Although cognitive reserve is usually discussed in relation to dementia, it can actually be applied to any alteration of brain functions; for example, it has been found that a greater reserve prevents the cognitive manifestations of traumatic brain injuries, schizophrenia, bipolar disorder or depression .
- Related article: "Alzheimer's: causes, symptoms, treatment and prevention"
Factors that prevent deterioration
There are different types of factors that contribute to the increase of cognitive reserve and, therefore, help to prevent the psychological symptoms of dementia and other disorders that affect the brain.

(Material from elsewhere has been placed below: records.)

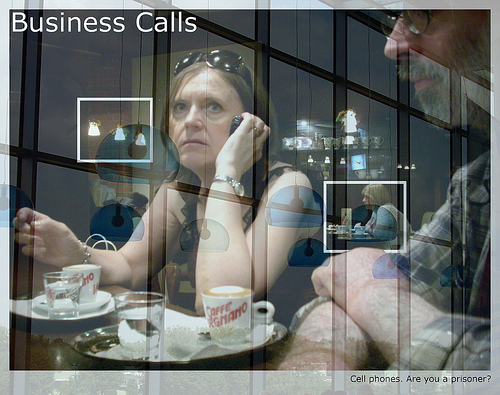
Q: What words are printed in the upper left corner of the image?
A: Business calls.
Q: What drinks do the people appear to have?
A: Coffee and water.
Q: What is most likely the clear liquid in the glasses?
A: Water.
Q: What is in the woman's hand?
A: Phone.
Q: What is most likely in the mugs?
A: Coffee.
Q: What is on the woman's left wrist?
A: Watch.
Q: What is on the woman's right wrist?
A: Bracelets.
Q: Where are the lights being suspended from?
A: Ceiling.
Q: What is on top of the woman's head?
A: Sunglasses.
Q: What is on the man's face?
A: Glasses.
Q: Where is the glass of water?
A: On the table.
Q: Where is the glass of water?
A: In front of the woman.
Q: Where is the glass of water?
A: To the left of the white coffee cup.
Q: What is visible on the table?
A: A glass of water.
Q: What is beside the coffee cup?
A: A glass of water.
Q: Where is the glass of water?
A: On white paper.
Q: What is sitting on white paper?
A: A glass of water.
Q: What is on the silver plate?
A: A glass of water.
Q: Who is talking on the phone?
A: A woman.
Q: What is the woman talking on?
A: Phone.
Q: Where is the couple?
A: Coffee shop.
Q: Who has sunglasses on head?
A: The woman holding the phone.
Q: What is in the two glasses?
A: Water.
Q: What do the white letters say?
A: Business Calls.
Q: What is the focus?
A: Electronic tethering.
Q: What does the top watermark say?
A: Business Calls.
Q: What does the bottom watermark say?
A: Cell phones. Are you a prisoner?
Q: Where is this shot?
A: Restaurant.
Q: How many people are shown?
A: 4.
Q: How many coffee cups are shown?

As we will see, these variables are fundamentally related to the level of activity and stimulation, both physically and mentally .
1. Cognitive stimulation
Several studies have found that continuous cognitive stimulation increases brain cognitive reserve. A very important factor in this regard is the educational level, which is associated with greater connectivity and neuronal growth throughout life, but especially at early ages.

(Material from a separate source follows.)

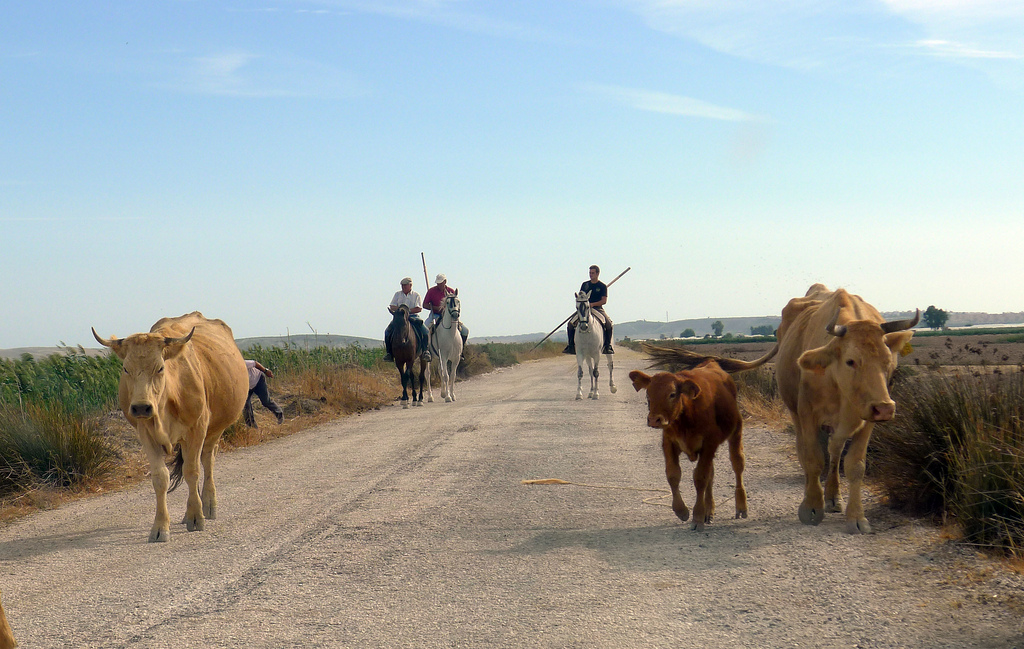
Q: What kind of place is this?
A: It is a road.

On the other hand, professions that are more stimulating at the cognitive level are also very beneficial. These effects have been detected especially in jobs that require a complex use of language, mathematics and reasoning , and probably are related to a lower atrophy in the hippocampus, a structure involved in memory.
2. Physical activity
Research on the influence of physical activity on cognitive reserve is less conclusive than research on mental stimulation. It is believed that Aerobic exercise can improve cerebral blood flow , as well as the functioning of neurotransmitters and the growth of neurons.
3. Leisure and free time
This factor is related to the previous two, as well as to social interaction, which also stimulates brain functioning. Rodríguez-Álvarez and Sánchez-Rodríguez (2004) affirm that elderly people who perform more leisure activities show a 38% reduction in the likelihood of developing dementia symptoms .

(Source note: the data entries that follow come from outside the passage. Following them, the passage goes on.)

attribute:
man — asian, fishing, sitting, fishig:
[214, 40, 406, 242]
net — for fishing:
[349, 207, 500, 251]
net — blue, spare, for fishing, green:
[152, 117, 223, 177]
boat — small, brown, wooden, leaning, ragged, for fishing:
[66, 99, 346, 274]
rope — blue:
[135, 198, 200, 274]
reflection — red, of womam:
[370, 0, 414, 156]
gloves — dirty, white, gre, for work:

However, correlational investigations carry a risk of reversal of causality; thus, it could simply happen that people with less cognitive impairment are involved in more leisure activities, and not that they prevent the progression of dementia.
According to research by Bialystok, Craik and Freedman (2007), people who use at least two languages in a very normal way during their lives take an average of 4 years more than monolinguals to present symptoms of dementia, once the encephalon starts to deteriorate .
The hypothesis proposed by these authors is that competition between languages favors development of an attention control mechanism . This would not only explain the benefits of bilingualism for the cognitive reserve, but also the improvement in the cognitive functioning of children and adults who master several languages.
- Bialystok, E., Craik, E. I. & Freedman, M. (2007). Bilingualism as a protection against the onset of symptoms of dementia. Neuropsychology, 45: 459-464.
- Ince, P. G (2001). Pathological correlates of late-onset dementia in a multicenter community-based population in England and Wales. Lancet, 357: 169-175.
- Katzman, R., Terry, R., DeTeresa, R., Brown, T., Davies, P., Fuld, P., Renbing, X. & Peck, A. (1988). Clinical, pathological, and neurochemical changes in dementia: a subgroup with preserved mental status and numerous neocortical plaques. Annals of Neurology, 23 (2): 138-44.
- Rodríguez-Álvarez, M. & Sánchez-Rodríguez, J. L. (2004). Cognitive reserve and dementia. Annals of psychology, 20: 175-186.
- Stern, Y. (2009). Cognitive Reserve. Neuropsychologia, 47 (10): 2015-2028.